** START DATASET CONTENT **

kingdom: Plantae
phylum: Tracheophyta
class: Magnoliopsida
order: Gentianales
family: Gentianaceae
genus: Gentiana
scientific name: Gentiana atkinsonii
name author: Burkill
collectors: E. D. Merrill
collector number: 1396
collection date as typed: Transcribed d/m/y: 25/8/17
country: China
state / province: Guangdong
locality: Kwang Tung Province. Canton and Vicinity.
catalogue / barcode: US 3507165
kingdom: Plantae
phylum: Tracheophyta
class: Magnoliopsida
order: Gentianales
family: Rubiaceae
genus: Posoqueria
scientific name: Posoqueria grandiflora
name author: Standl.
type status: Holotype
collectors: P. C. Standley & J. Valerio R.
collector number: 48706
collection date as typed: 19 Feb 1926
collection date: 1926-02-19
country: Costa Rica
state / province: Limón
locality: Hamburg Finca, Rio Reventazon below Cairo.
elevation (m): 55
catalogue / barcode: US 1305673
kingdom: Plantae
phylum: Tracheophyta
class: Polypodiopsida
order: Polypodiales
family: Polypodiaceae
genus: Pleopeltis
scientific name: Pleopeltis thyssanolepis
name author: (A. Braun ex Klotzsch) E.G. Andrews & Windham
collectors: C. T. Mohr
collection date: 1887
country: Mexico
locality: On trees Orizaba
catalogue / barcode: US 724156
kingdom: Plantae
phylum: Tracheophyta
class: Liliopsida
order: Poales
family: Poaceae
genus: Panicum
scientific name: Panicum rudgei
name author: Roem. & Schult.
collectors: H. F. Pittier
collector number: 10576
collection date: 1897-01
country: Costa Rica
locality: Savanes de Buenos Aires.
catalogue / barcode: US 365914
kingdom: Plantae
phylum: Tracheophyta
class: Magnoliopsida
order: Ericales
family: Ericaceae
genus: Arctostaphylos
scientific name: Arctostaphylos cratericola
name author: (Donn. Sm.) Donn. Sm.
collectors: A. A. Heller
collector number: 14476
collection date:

** END DATASET CONTENT **

Identify every line in the records above that contains the word "catalogue", and copy each of those lines in full. Case counts, so match the capitalization exactly.

EXERCISE ANSWER:
catalogue / barcode: US 3507165
catalogue / barcode: US 1305673
catalogue / barcode: US 724156
catalogue / barcode: US 365914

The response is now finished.